Wednesday, July 30, 2014

Story of a Failed Indie Dev

I've been posting on this blog for about ten months now. There's a summary of my story in the about section, but I haven't told the whole thing.

The story starts while I was still in college. I majored in Real-Time Interactive Simulation; a fancy way of saying video game development. A friend of mine introduced me to a game called Dwarf Fortress. In Dwarf Fortress, you oversee a colony of dwarfs as they work the land and build a city. The map is divided into a 3D grid, and any space can be mined out or built upon. The game is insanely detailed, to the point where you can examine what kind of nerve damage your dwarfs have suffered. This detail combined with the flexibility of building however you like makes the game incredibly engrossing, but also daunting. Dwarf Fortress is also rendered in ASCII characters, like an old Rogue-like game. This is nostalgic and charming, but one can't help but imagine a full 3D version.

Just as I started to entertain the idea of making such a game myself, Minecraft appeared out of nowhere and quickly rose to fame. I quickly abandoned the game ideas that had taken root in my mind. Minecraft had beaten me to the punch, and spawned countless rip offs hoping to cash in on the trend. I, myself, was a huge fan of the game, despite how it had dashed my hopes. So while I would sometimes daydream about the game I'd like to make, I focused on finishing my education.



One year, I had the opportunity to attend GDC. While there, I had the opportunity to meet the creator of Minecraft (Notch) and talk with him for a while. I conveyed my story to him, including both my appreciation for his game, and how I envied that he had beaten me too it. Notch, being the incredibly cool guy that he is, took it all in good stride and encouraged me to pursue my own ideas. Something along the lines of 'there's room in the world for more games like this'. Don't quote me on that though.
Eventually, I did finish school. I was fortunate and managed to land two job offers right before graduation. One was a fairly typical, entry level, game development position. The other was from a company that makes slot machines. The second job hadn't at all been the sort I'd been looking for. The manager that had come to recruit people was looking for fresh young talent to bring his company's technology into the 21st century. It was also in Reno, Nevada; somewhere I had never imagined living. Especially so because I have a hard time dealing with hot weather. Give yourself a biscuit if you're genre-savvy enough to figure out which job I picked.

I enjoyed my time in Reno. It was my first time living on my own and I relished the freedom. The heat didn't bother me at all, much to my pleasant surprise. One time, I biked into the desert to watch an eclipse. My job afforded me freedom as well, for the most part. Perhaps just enough to be frustrating. I had neigh unlimited freedom with the code I wrote, but practically none when it came to integrating that code with what the company already had. But despite frustrations, I still enjoyed my job.


However, after a little more than a year, I began to feel restless. Reno is a nice town, but the days seem to blend together there. The frustrations I felt in my job were reflected in my life as well. I had more free time than I had ever had, but it wasn't enough. It was almost enough, and somehow that drove me crazier than not having time at all. I began to think about what I wanted to do with my life, how I could get more time without becoming a hermit. I concocted a plan: I would become an indie dev.
□ □ □ □ □ □ □
EXERCISE TASK 1 »
According to the failed indie dev blog post, what did the author major in during college?
EXERCISE TASK 2 »
Extend the failed indie dev blog post from the point where it stops.

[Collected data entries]
□ □ □ □ □ □ □
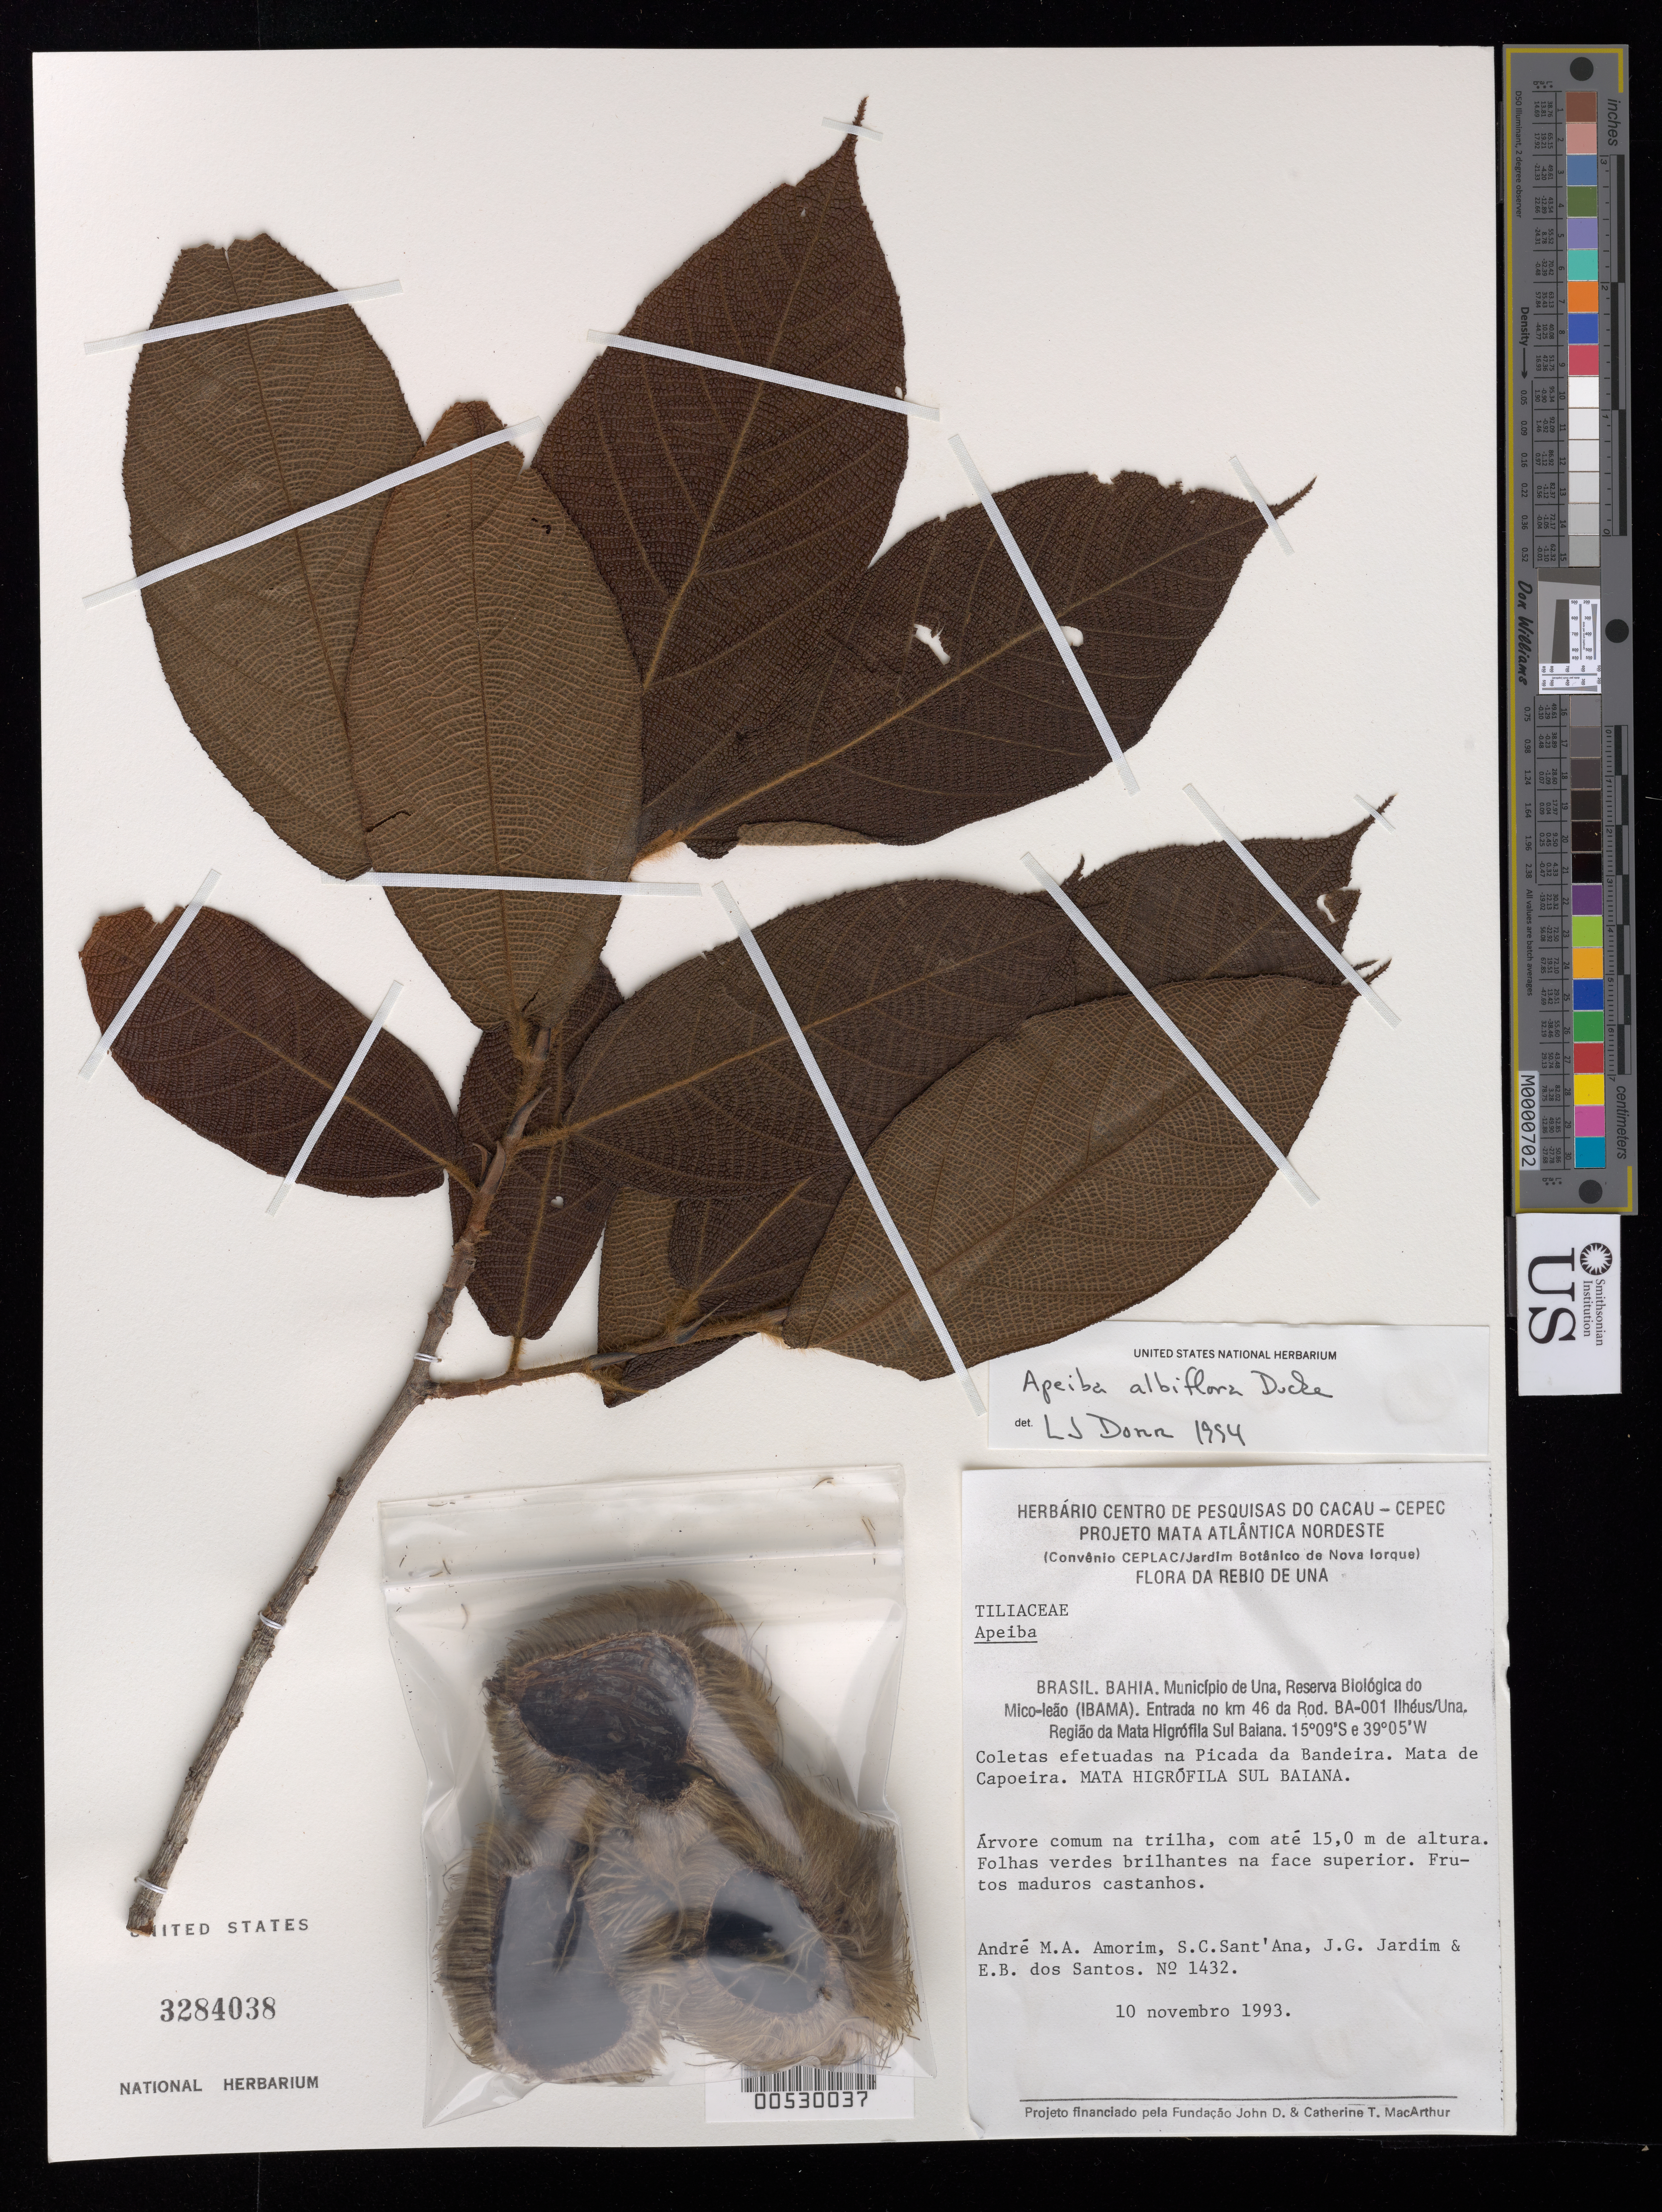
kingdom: Plantae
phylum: Tracheophyta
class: Magnoliopsida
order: Malvales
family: Malvaceae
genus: Apeiba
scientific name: Apeiba albiflora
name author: Ducke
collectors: A. M. Carvalho, A. M. Amorim, S. C. Sant' Ana & J. Jardim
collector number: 1432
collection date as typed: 10 Nov 1993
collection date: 1993-11-10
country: Brazil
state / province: Bahia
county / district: Una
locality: Mata Higrofila sul Baiana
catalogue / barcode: US 3284038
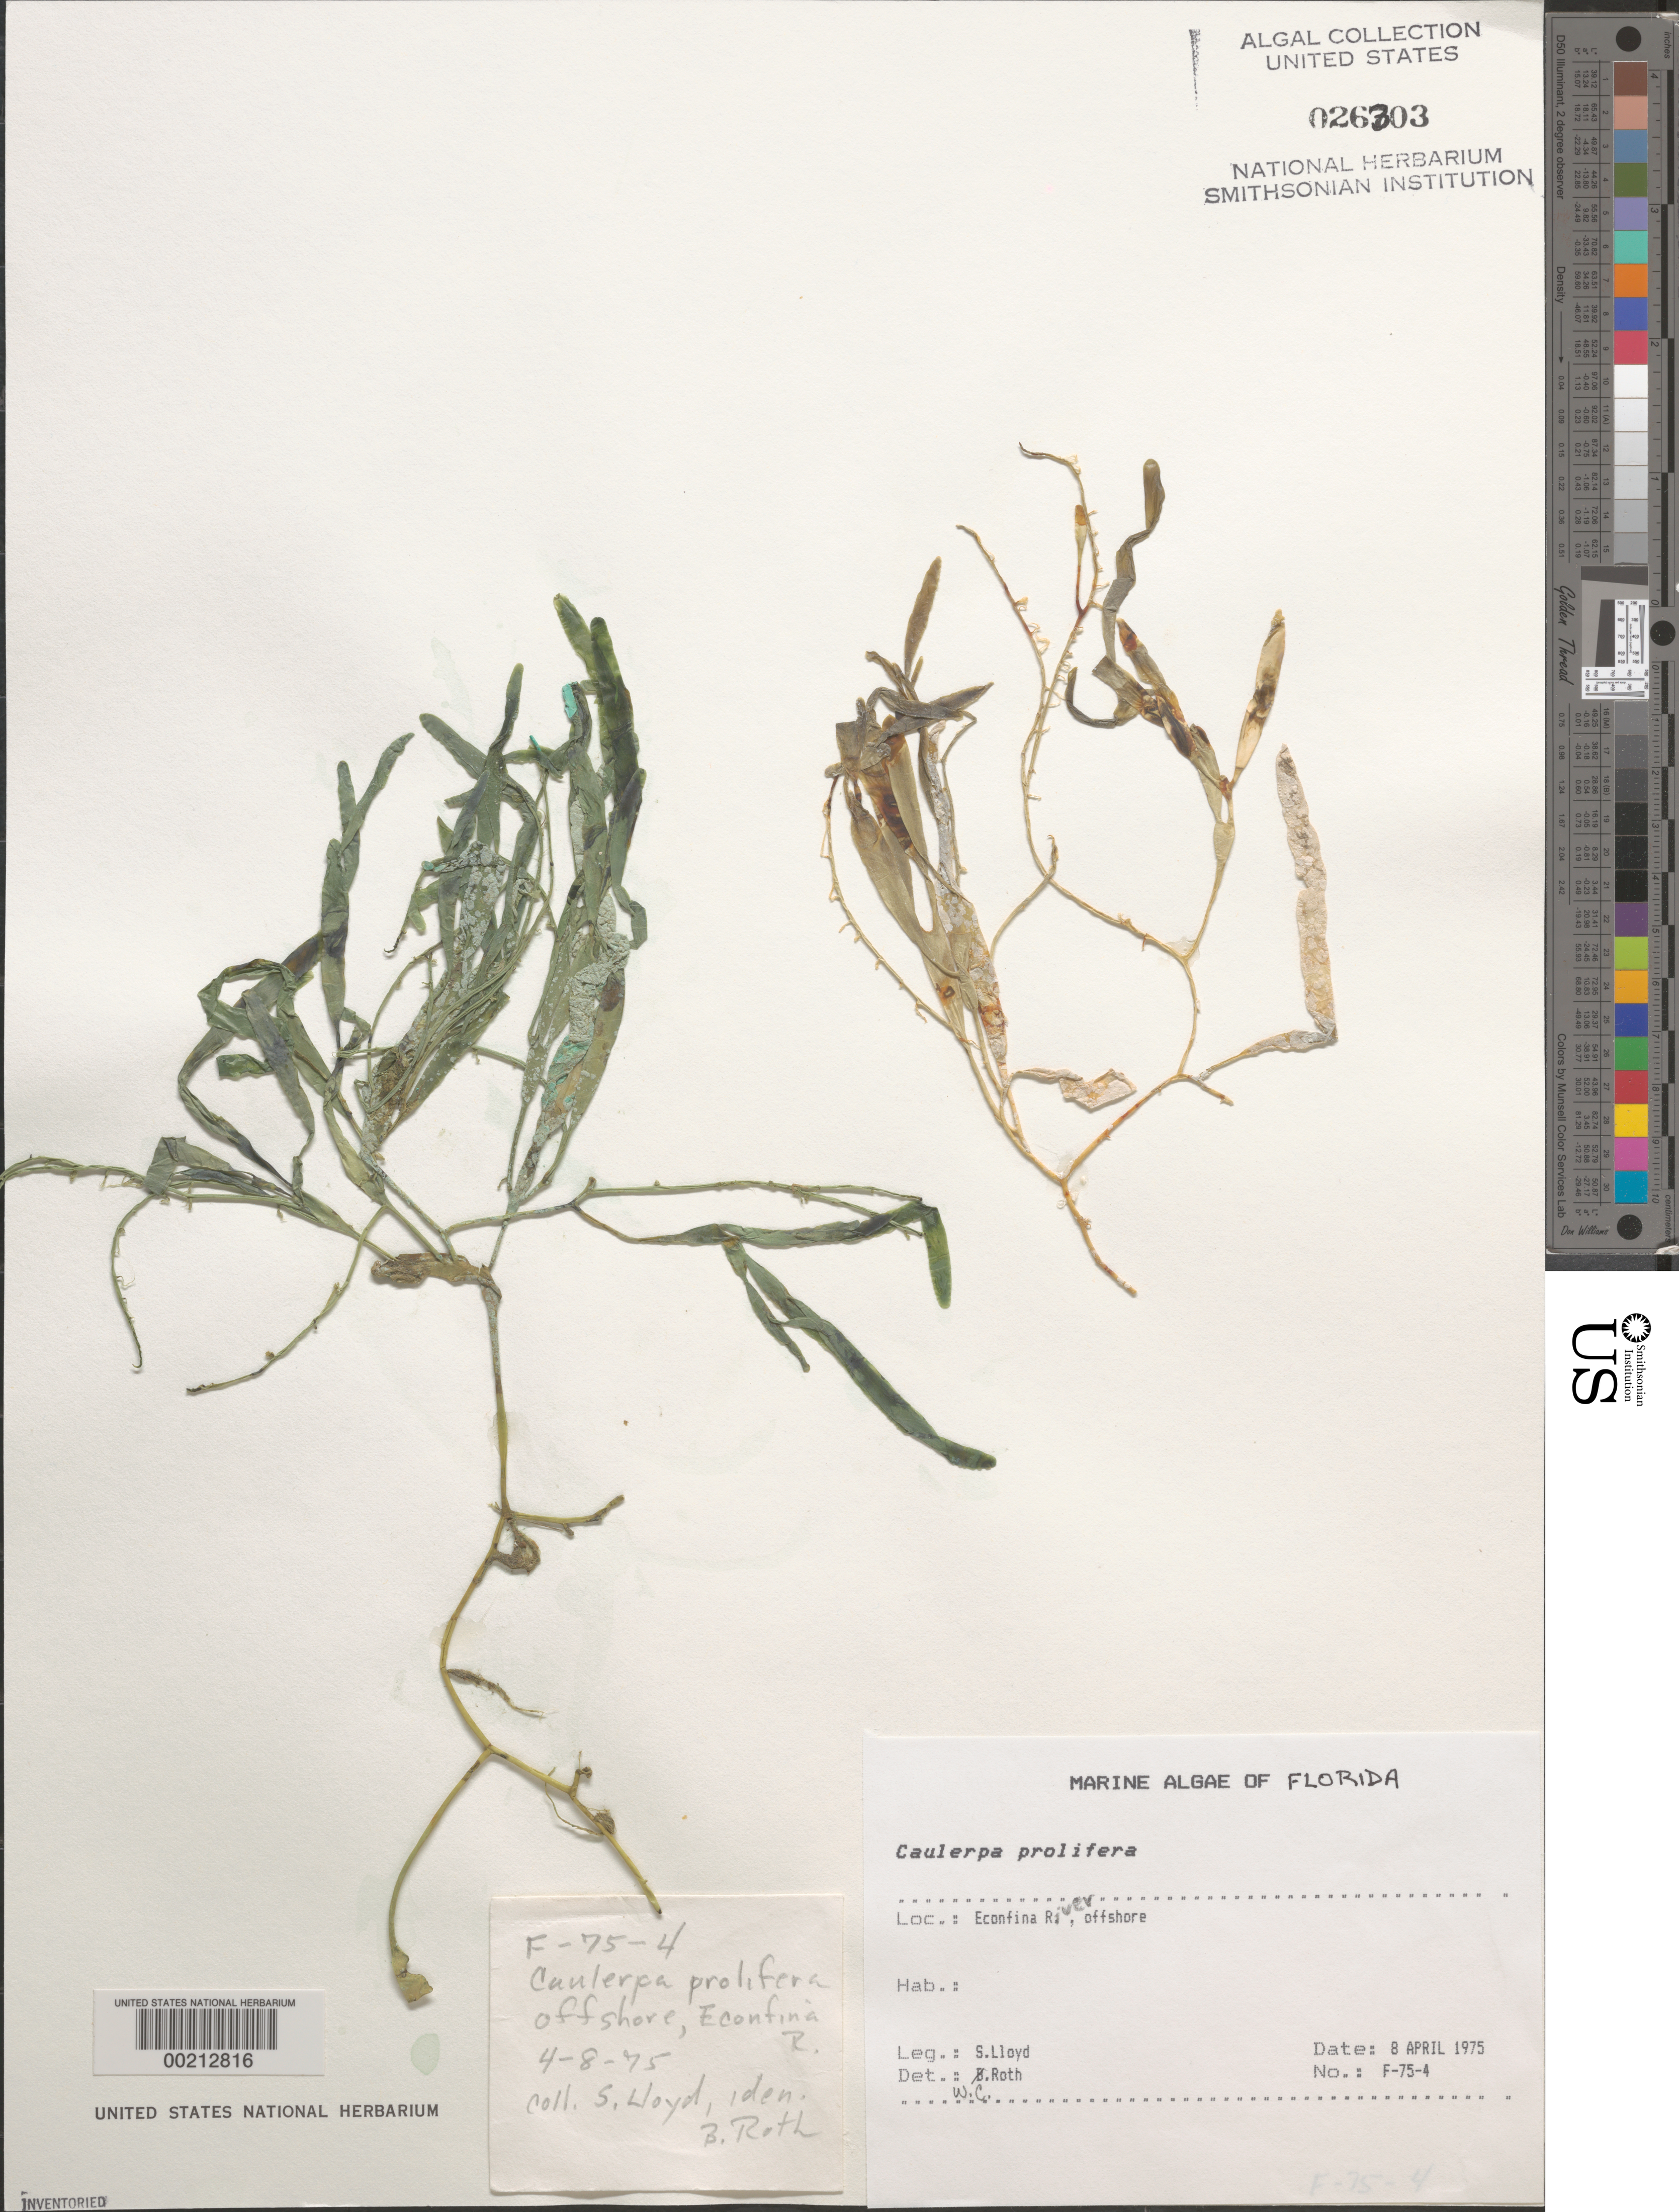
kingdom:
□ □ □ □ □ □ □
EXERCISE RESPONSE 1 »
Real-Time Interactive Simulation.

EXERCISE RESPONSE 2 »
The idea was simple. My job was high paying, so I saved up money for several months. I would use that money to leave the working world for a year. In that time, I would make a game. If it succeeded, I would use the profit to fund my next game. If not, I'd simply return to normal working life no worse for wear. I started designing a game that sounded interesting. A game where you'd colonize Mars with self-replicating robots. When the time for my break drew near, I began telling people about my plan. I got a lot of people excited, received lots of encouragement, and a fair share of (justified) doubt.

Part of that break was moving back to Washington. I missed my home, my friends, and my family. While in Reno, I met my current boyfriend. He, too, wanted to get out of Reno, and Washington had been one of the places he was considering. And so it happened. We packed up our things, took a nerve wracking drive across three states in a 20 foot U-Haul with a car in tow, and embarked on our new lives.

Settling in wasn't easy. It took my boyfriend a long time to find a job in the area. Having him at home when I had been looking forward to eight hours of isolation per day... well, it wasn't exactly how I had pictured things going. There was a lot of tension in our relationship at that time, and the only thing really deserving of blame was the economy.

I soon became stressed in my work as well. Progress was slow, which only made me determined to do better the next day. Worrying about it made me less productive, and lacking productivity, I became more stressed. The cycle built upon itself for nearly three months. It was at this point that I finally admitted to myself that I was no longer invested in the game I was working on, and allowed myself to explore other projects.

The transition was hard. I still worried about finishing a game, even if it wasn't the one I had set out to make. I was worried about wasting the opportunity that I had made for myself. I didn't want it to be for nothing. And ironically, it was this fear that had been slowing me down all along. The worst part, I think, was that on some level I understood that the whole time. But it's one thing to understand a fear, and another to conquer it.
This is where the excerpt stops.